İşte bu ve benzeri düşünceler Mekke'de barış ve sabır stratejisinin uygulanmasını gerektirmişti. Bunun yanında müslüman cemaatin temel ve değişmez özelliği de vurgulanmıştı:

"Bir zulüm ve saldırıya uğradıkları zaman, yardımlaşarak kendilerini savunurlar."

Bu kural, hayatta başvurulan genel yöntem olarak şu ifade ile pekiştiriliyor:

"Kötülüğün cezası, yine onun gibi bir kötülüktür."

Bir eyleme karşılık vermede asıl ölçü budur; kötülüğe kötülükle karşılık vermek... Kötülüğün şımarıp azgınlaşmaması için bu gereklidir. Çünkü kötülük, yeryüzünde bozgunculuk yapmasını önleyecek bir engelle karşılaşmazsa güven içinde yoluna devam eder.

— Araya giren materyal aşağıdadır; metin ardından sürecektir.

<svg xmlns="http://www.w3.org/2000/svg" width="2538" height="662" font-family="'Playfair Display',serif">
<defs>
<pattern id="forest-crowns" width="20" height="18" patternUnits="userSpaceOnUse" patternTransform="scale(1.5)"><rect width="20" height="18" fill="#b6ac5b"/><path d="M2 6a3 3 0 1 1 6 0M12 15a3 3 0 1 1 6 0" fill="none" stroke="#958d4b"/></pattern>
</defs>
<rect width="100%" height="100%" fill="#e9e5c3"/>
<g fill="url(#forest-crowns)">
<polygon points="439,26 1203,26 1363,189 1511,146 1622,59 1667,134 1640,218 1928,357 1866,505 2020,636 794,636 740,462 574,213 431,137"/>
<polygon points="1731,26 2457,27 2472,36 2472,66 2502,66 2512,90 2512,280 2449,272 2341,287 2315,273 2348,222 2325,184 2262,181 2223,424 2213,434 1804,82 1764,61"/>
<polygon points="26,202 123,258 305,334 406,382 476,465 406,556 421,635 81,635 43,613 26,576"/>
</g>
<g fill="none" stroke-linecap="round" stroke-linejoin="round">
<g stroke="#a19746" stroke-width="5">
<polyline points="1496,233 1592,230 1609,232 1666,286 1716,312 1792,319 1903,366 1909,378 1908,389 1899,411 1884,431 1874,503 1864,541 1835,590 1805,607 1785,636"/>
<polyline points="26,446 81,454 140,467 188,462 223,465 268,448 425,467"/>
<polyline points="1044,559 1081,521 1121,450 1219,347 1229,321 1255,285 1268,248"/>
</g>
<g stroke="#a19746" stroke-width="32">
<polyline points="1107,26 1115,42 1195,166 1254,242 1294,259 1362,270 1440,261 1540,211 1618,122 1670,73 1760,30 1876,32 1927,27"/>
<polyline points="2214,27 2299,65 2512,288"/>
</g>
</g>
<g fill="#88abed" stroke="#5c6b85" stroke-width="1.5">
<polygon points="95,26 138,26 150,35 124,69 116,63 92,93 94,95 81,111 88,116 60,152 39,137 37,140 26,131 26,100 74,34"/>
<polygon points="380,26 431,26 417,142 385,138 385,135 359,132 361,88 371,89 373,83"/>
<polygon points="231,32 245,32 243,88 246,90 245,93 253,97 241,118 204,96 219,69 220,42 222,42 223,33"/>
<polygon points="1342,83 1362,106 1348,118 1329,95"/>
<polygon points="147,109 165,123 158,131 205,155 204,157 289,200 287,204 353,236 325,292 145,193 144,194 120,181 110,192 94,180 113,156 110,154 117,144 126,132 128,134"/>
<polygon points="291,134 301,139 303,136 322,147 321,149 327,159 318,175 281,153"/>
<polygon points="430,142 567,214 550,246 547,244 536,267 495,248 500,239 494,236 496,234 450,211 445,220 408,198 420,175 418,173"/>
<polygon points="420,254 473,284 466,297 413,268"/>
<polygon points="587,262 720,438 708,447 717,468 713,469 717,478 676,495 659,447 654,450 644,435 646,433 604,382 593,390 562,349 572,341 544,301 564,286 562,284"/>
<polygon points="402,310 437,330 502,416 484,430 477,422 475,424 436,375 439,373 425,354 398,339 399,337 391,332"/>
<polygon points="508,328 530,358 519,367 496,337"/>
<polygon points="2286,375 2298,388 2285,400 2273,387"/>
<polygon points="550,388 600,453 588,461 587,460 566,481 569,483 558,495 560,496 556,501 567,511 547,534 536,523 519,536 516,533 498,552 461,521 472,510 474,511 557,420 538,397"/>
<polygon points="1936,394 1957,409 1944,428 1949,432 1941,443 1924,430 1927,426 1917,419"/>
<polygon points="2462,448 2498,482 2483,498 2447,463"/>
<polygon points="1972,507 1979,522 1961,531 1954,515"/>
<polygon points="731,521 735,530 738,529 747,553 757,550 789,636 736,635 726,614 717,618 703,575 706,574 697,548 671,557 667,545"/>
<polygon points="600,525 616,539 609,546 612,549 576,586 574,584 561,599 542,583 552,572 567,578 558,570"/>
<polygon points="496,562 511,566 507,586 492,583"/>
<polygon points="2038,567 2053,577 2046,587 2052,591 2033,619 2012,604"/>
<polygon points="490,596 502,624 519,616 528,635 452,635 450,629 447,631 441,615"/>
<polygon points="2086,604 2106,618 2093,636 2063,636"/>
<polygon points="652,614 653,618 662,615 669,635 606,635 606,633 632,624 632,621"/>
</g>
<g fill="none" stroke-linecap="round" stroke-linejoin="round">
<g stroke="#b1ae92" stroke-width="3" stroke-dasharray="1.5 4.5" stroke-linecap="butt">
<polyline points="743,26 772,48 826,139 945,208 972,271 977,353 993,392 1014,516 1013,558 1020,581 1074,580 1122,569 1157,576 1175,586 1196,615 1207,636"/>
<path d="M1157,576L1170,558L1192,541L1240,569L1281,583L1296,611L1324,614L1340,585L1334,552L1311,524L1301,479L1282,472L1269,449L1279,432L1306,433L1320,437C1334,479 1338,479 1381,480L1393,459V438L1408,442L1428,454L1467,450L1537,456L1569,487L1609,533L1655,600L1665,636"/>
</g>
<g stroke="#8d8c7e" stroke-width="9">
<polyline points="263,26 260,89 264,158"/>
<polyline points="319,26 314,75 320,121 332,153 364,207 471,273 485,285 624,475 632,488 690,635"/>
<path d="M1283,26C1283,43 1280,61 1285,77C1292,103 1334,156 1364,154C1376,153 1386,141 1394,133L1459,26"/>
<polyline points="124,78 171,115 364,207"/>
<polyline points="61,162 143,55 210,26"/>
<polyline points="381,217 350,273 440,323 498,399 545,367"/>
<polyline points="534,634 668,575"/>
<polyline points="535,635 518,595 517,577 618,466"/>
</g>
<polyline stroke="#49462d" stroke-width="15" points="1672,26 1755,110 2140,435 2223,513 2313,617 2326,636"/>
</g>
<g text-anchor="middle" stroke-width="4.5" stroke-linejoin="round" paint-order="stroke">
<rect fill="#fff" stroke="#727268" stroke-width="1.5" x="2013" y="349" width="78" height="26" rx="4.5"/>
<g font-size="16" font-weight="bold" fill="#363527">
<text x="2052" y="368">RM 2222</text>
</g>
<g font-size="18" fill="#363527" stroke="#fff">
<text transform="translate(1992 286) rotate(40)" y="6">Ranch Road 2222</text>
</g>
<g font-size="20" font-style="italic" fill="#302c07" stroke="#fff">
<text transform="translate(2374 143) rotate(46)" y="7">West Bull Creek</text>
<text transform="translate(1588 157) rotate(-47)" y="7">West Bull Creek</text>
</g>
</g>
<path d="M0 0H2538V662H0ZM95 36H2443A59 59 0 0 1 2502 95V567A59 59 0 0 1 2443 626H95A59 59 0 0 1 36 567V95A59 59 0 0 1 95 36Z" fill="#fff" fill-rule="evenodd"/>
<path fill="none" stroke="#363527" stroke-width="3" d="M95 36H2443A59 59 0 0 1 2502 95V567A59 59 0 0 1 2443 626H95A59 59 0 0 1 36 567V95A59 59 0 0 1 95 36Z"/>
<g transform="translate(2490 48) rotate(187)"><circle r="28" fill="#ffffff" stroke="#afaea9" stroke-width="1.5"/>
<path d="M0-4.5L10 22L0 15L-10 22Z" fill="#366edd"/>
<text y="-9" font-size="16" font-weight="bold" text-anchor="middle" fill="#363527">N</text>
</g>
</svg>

Bunun yanısıra, Allah'ın hoşnutluğunu elde etmek, kişiyle ve toplumu kin ve nefretten arındırmak için kötülüğü bağışlama teşvik ediliyor. Bu durum az önceki kuralın dışında tutulmuştur. Bağışlama ancak, kötülüğe, onun gibi bir kötülükle karşılık verebilme durumunda sözkonusu olabilir. Ancak bu durumda bağışlamanın bir ağırlığı, saldırgan ile hoşgörülü şahıs üzerinde bir etkisi olabilir. Çünkü saldırgan kişi bağışlamanın zayıflıktan çok hoşgörüden kaynaklandığını anlarsa mahçup olur, utanır, kendisini affeden rakibinin kendisinden üstün olduğunu anlar. Gücü yettiği halde bağışlayan kişi de nefsini arındırmış, yüceltmiş olur. Bu durumda bağışlama her iki kişi içinde iyi sonuçlar doğurur. Zayıflık ve çaresizlik anında durum böyle değildir. Zaten çaresizlik durumunda bağışlamaktan söz etmek normal bir davranış değildir. O zaman bağışlamanın bir yararı da olmaz. Tam tersine saldırganı gittikçe azdıran, saldırıya uğrayanı da aşağılayan ve yeryüzünde bozgunculuğun yayılmasına neden olan bir kötülüğe dönüşür.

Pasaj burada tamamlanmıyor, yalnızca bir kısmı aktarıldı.